Pour son premier film, le jeune réalisateur Mikael Buch souffle un vent de fraîcheur sur la comédie française. Si la question de la judéité tient une place centrale dans le récit, Let My People Go ! est avant tout une ébouriffante réflexion sur le genre (cinématographique et sexuel), emmenée par une galerie d’acteurs en grande forme, parmi lesquels une belle révélation, Nicolas Maury.
Comme il l’explique dans l’interview qu’il nous a accordée, Mikael Buch aime le cinéma pour le plaisir qu’il lui procure en tant que spectateur. Les premières scènes de Let My People Go ! font clairement échos à cette notion dans la mesure où le réalisateur a minutieusement reconstitué un univers factice qui a autrefois nourri ses fantasmes de démiurge en devenir. Quelque part entre les symboles de Tout ce que le ciel permet de Douglas Sirk et le décor de Péché mortel de John M. Stahl, vit donc Ruben (Nicolas Maury), Français gaffeur et extraverti, venu jusqu’en Finlande pour suivre son petit ami du coin. Évoluant dans un univers de fiction loin de tout naturalisme, le jeune homme est amené, par un malheureux concours de circonstances qui le fait passer pour criminel et voleur, à rompre le charme de ce quotidien irréaliste en rentrant en France. Là, il y retrouve l’écrasante cellule familiale empêtrée dans une judéité gentiment anxiogène propice à toutes sortes de situations borderline.
Coécrit avec Christophe Honoré (qu’on aurait difficilement imaginé collaborer à ce type de projet), le scénario de Let My People Go ! ne recule devant aucune cocasserie. En multipliant des situations totalement abracadabrantes, le film permet surtout à son acteur principal, Nicolas Maury, de révéler un véritable génie burlesque, comme si son corps était doté d’une intuition qui lui permettait d’être exactement là où il faut (ou pas) pour générer spontanément de la fiction. Aperçu dans quelques films de grande qualité comme Les Amants réguliers de Philippe Garrel (où il jouait un jeune étudiant en plein trip) ou encore Belle Épine de Rebecca Zlotowski (où il incarnait le frère cynique d’Anaïs Demoustier), l’acteur n’avait jamais eu l’occasion de porter un long-métrage sur ses épaules.

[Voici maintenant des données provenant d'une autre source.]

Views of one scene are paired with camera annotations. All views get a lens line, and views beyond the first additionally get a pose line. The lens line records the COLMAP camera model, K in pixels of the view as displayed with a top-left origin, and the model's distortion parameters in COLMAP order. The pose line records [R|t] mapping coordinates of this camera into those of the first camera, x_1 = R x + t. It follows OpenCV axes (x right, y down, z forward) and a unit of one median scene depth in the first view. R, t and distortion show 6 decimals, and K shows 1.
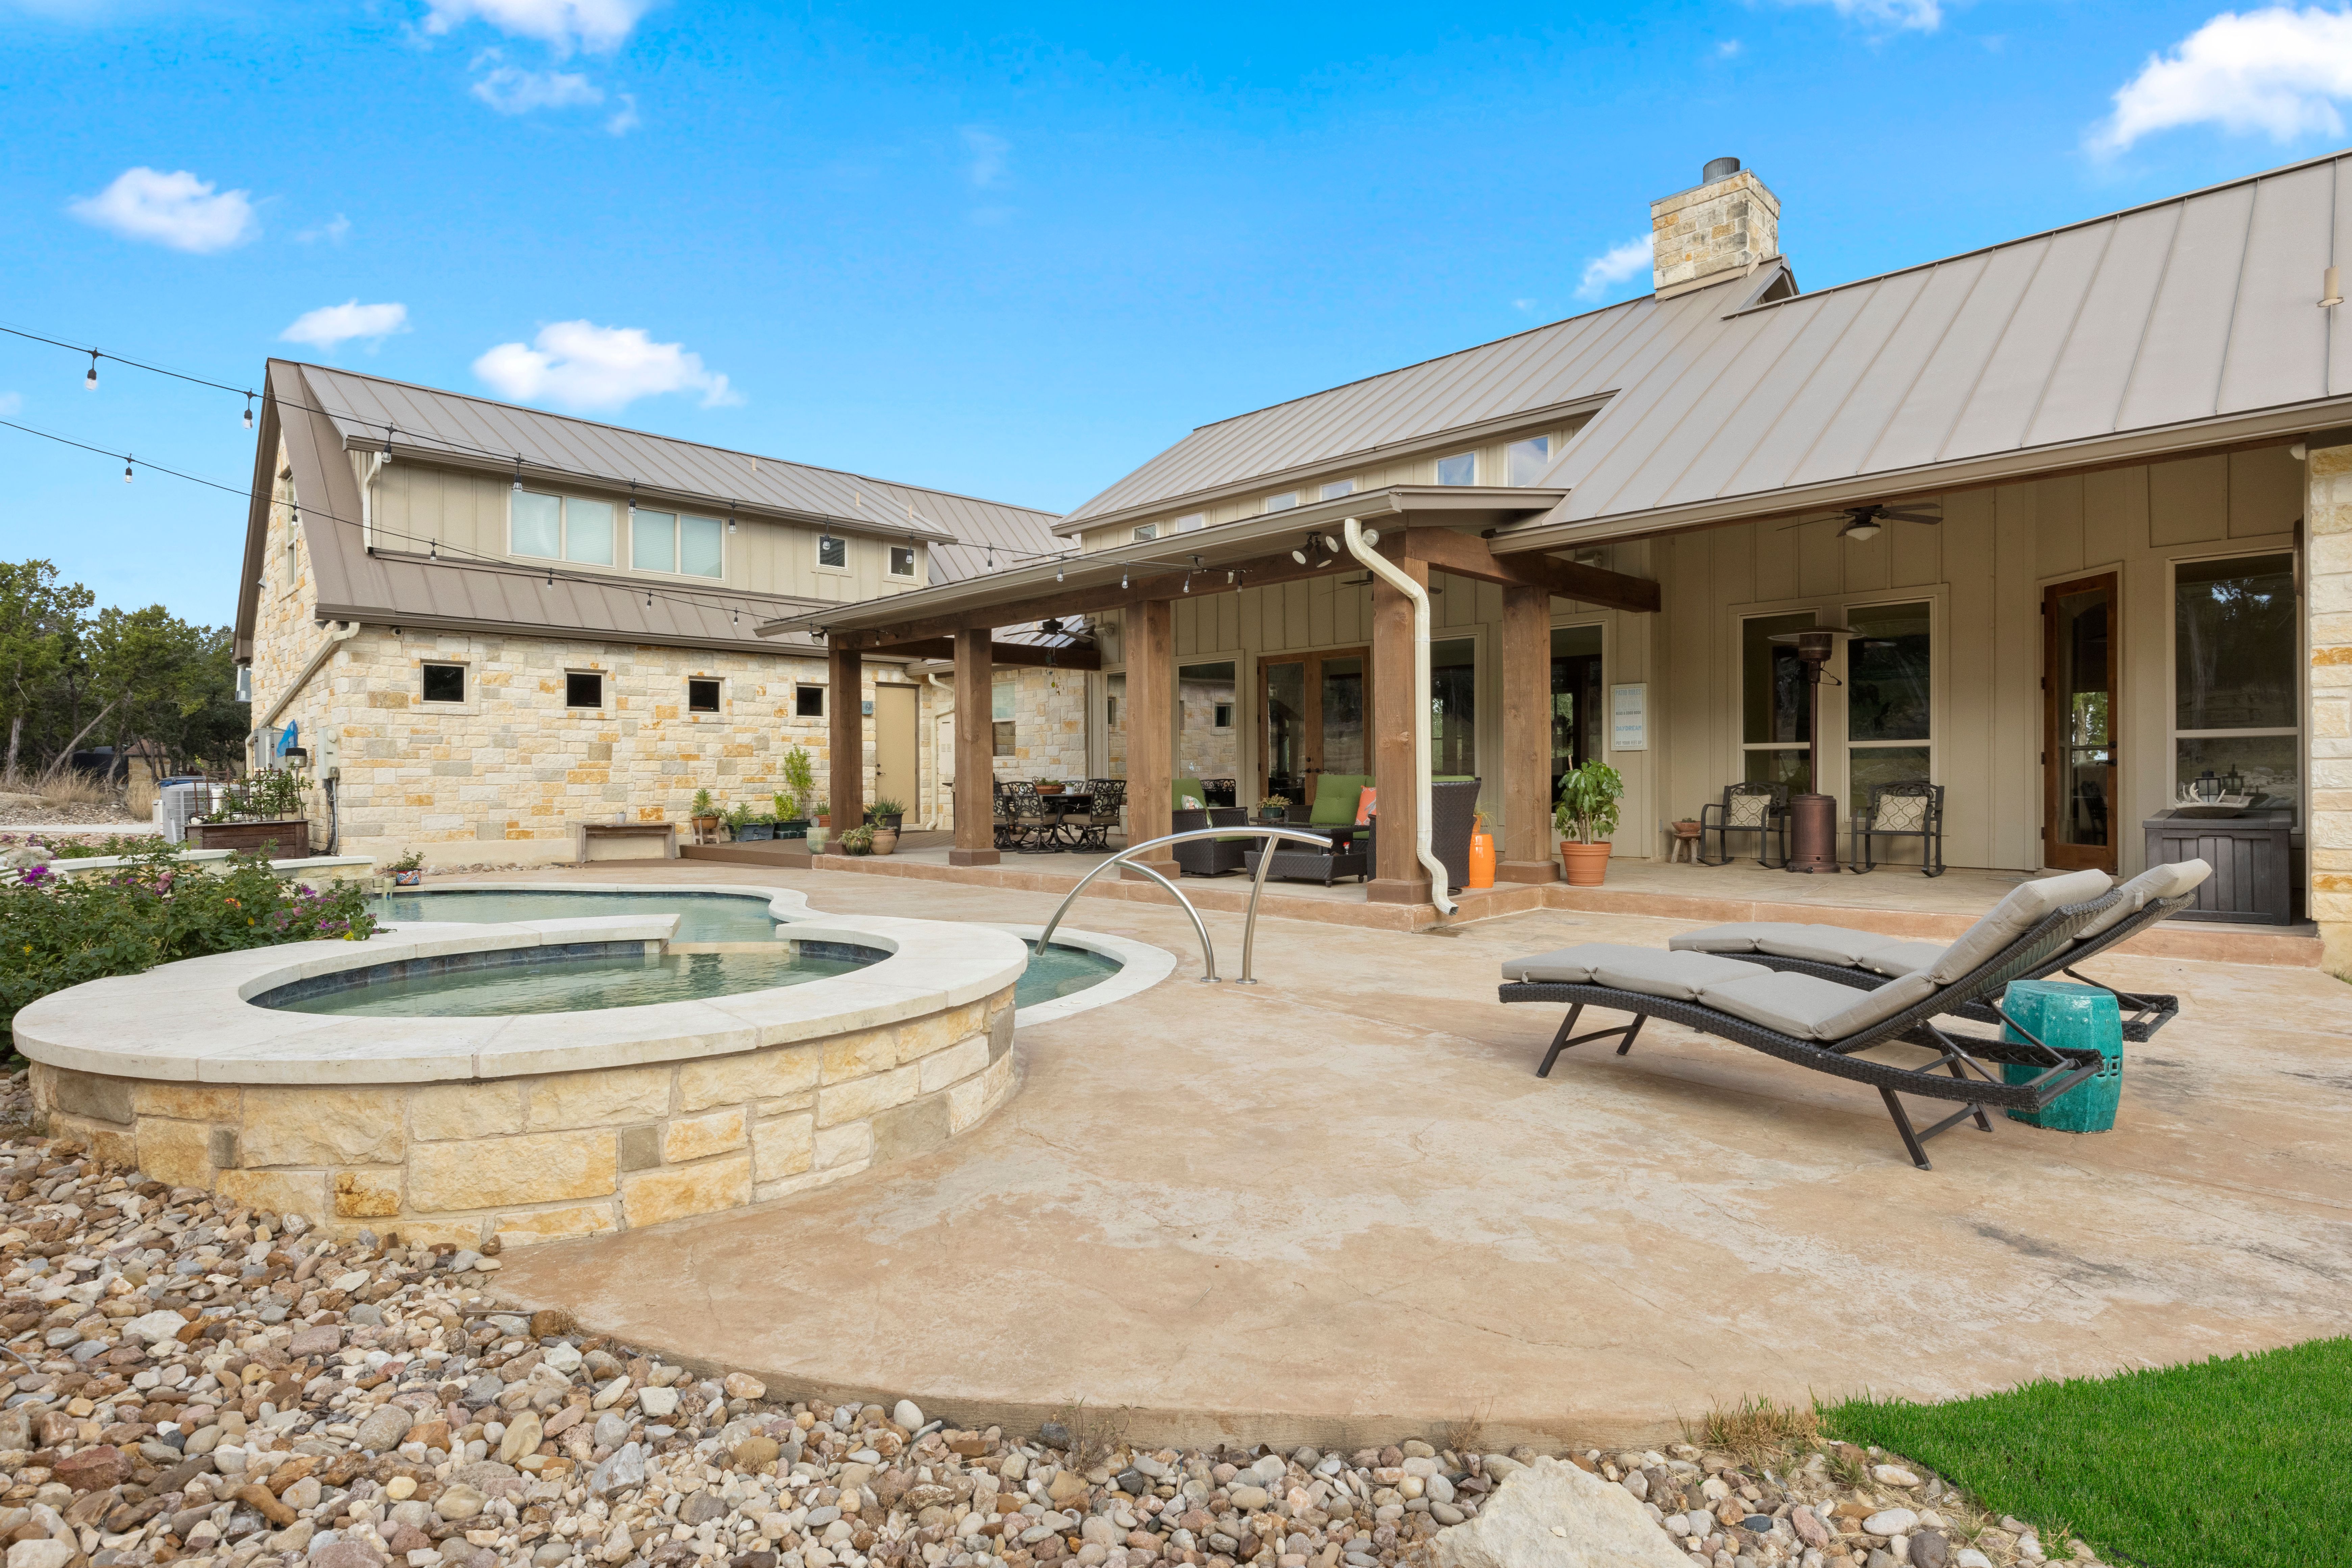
lens RADIAL K [[1169.5, 0, 1176.0], [0, 1169.5, 784.0], [0, 0, 1]] dist [-0.032816, 0.000045]
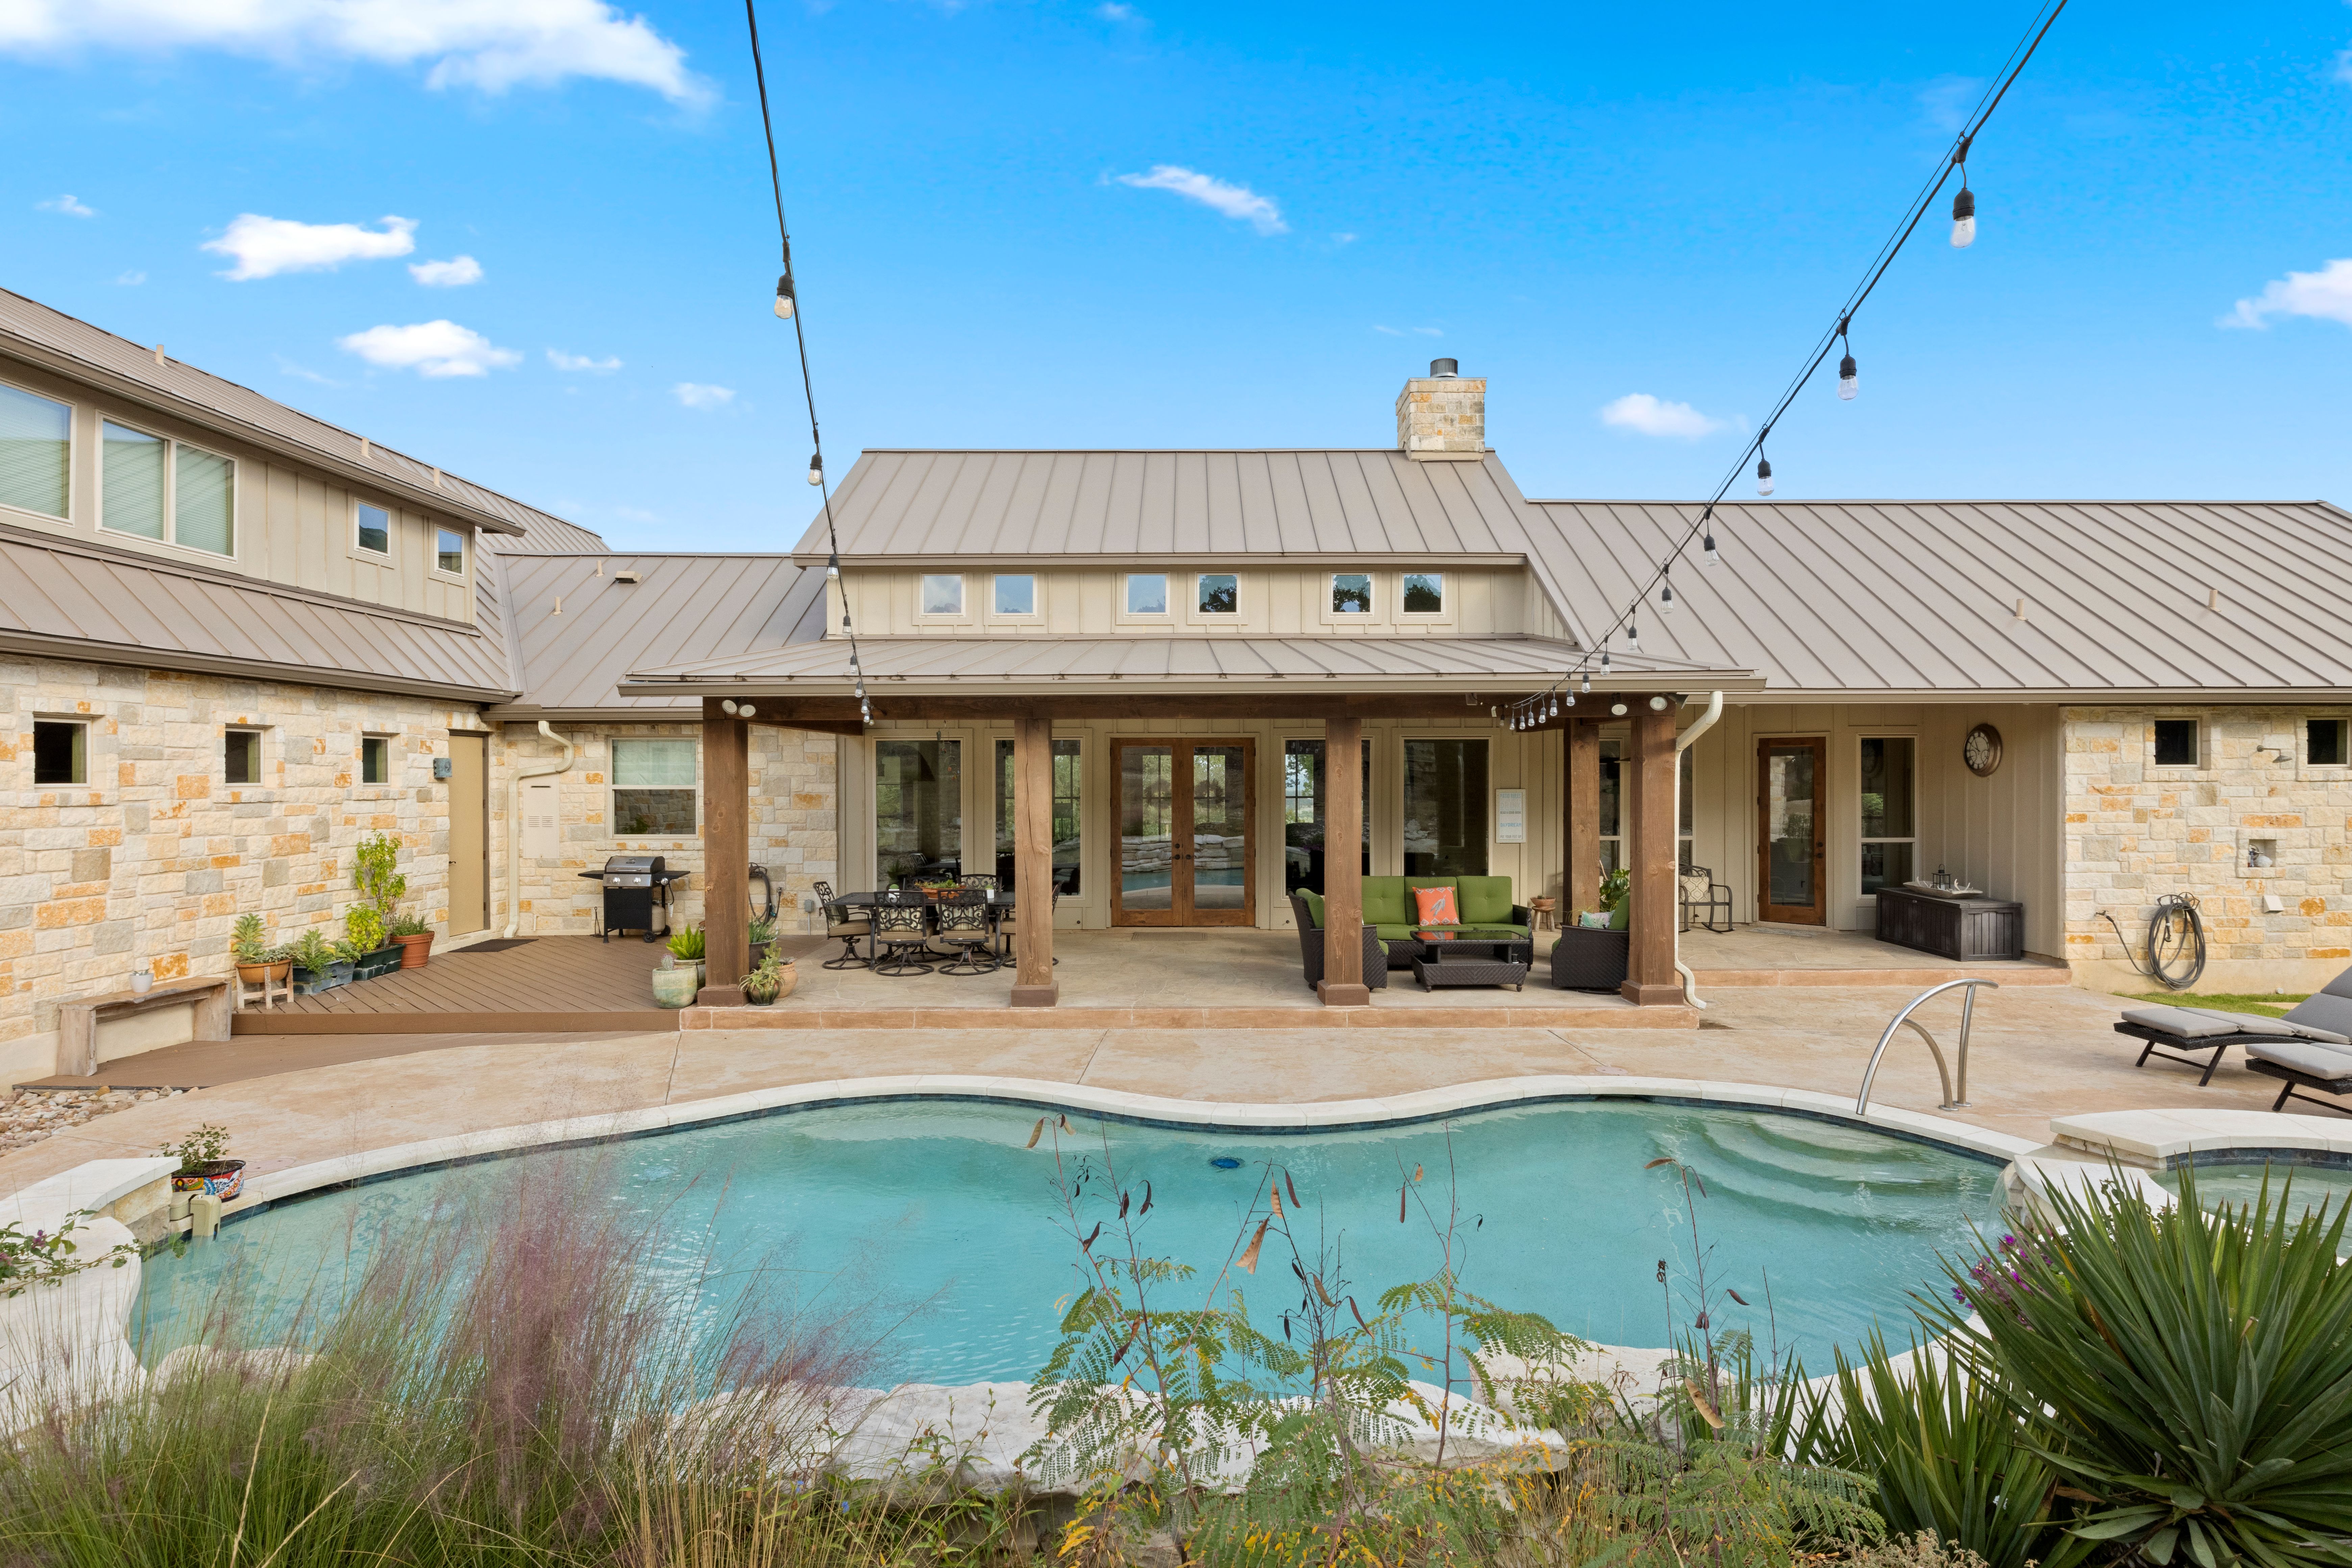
lens RADIAL K [[1188.5, 0, 1160.3], [0, 1188.5, 748.8], [0, 0, 1]] dist [-0.014008, -0.000360]
pose [[0.708332, 0.017195, 0.705670, -0.510035], [0.002426, 0.999638, -0.026794, -0.063836], [-0.705876, 0.020691, 0.708034, 0.242226]]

Mikael Buch a eu d’autant plus le flair de parier sur cette nouvelle tête qu’il a pensé le contrechamp des aventures de Ruben (la famille) avec tout autant de discernement, en choisissant pour son casting des acteurs totalement survoltés parmi lesquels trône l’impériale Carmen Maura, pile électrique (exagérément) dévouée au bonheur des siens.
Même si le scénario flirte parfois avec la comédie de boulevard (quiproquos, portes qui claquent, etc.), Let My People Go ! est surtout une réflexion pleine d’entrain sur la question du genre : qu’il y soit sexuel ou cinématographique – on reconstruit les classiques américains comme autant de points de fuite de la réalité tout en prenant comme tuteur lointain Jacques Demy –, le film dynamite avec un enthousiasme communicatif les étiquettes qui assignent de manière trop définitive les rôles de chacun. Avec un certain mordant (il fallait oser le gag du rêve sur l’aérosol qui vous transforme en bon Juif), Mikael Buch tord le cou à toutes ces entraves (culturelles, sexuelles) qui empêchent Ruben de devenir celui qu’il rêverait d’être tout en vivant sereinement auprès des siens. En toute modestie parce qu’armé d’un véritable sens de l’autodérision, le film s’achève sur un beau plan d’ensemble où l’utopie devient collective, désormais libérée de ses nombreux points aveugles qui, au début du récit, entravaient sa pérennité. Même s’il est euphorisant de bout en bout, Let My People Go ! laisse poindre à la dernière minute une émotion totalement inattendue qui donne à cette tonitruante comédie un doux parfum de mélancolie.